> **Task objective**
The lines to copy are those in the records below that hold the word "size".

╭─ Records for this task

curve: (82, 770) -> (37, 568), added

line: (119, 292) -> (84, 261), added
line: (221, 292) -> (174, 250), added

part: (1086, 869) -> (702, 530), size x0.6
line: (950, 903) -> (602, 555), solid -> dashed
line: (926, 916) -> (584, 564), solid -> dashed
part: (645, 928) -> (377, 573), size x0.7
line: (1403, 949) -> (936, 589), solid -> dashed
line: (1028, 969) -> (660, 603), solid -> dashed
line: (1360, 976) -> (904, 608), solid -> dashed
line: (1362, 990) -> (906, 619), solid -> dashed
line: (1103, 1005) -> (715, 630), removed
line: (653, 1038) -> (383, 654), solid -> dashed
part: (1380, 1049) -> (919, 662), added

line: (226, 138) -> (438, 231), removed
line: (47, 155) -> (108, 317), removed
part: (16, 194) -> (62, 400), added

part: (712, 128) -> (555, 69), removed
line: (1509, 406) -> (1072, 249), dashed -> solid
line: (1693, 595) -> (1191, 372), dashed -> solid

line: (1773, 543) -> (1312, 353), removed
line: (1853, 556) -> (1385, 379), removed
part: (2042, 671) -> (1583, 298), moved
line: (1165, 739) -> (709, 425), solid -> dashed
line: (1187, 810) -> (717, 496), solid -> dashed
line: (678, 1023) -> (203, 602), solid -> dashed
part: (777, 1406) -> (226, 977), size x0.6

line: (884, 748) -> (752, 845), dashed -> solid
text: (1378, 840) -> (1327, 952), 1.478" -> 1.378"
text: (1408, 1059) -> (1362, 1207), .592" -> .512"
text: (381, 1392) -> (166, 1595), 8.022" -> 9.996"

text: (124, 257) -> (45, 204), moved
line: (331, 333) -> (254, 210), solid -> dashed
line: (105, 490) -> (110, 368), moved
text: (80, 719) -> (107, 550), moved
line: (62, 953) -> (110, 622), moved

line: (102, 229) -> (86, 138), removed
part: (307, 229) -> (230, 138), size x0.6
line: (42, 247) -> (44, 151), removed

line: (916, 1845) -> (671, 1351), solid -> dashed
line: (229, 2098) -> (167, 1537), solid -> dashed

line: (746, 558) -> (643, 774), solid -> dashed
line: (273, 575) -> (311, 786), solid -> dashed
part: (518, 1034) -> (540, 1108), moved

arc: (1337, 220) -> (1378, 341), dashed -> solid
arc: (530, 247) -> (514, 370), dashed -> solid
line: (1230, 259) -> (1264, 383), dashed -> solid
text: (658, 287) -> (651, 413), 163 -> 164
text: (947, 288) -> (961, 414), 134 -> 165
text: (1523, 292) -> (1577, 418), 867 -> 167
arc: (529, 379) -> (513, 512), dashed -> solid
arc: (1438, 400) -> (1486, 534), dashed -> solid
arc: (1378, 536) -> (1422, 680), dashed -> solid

╰─

> **Solution for this problem**
part: (1086, 869) -> (702, 530), size x0.6
part: (645, 928) -> (377, 573), size x0.7
part: (777, 1406) -> (226, 977), size x0.6
part: (307, 229) -> (230, 138), size x0.6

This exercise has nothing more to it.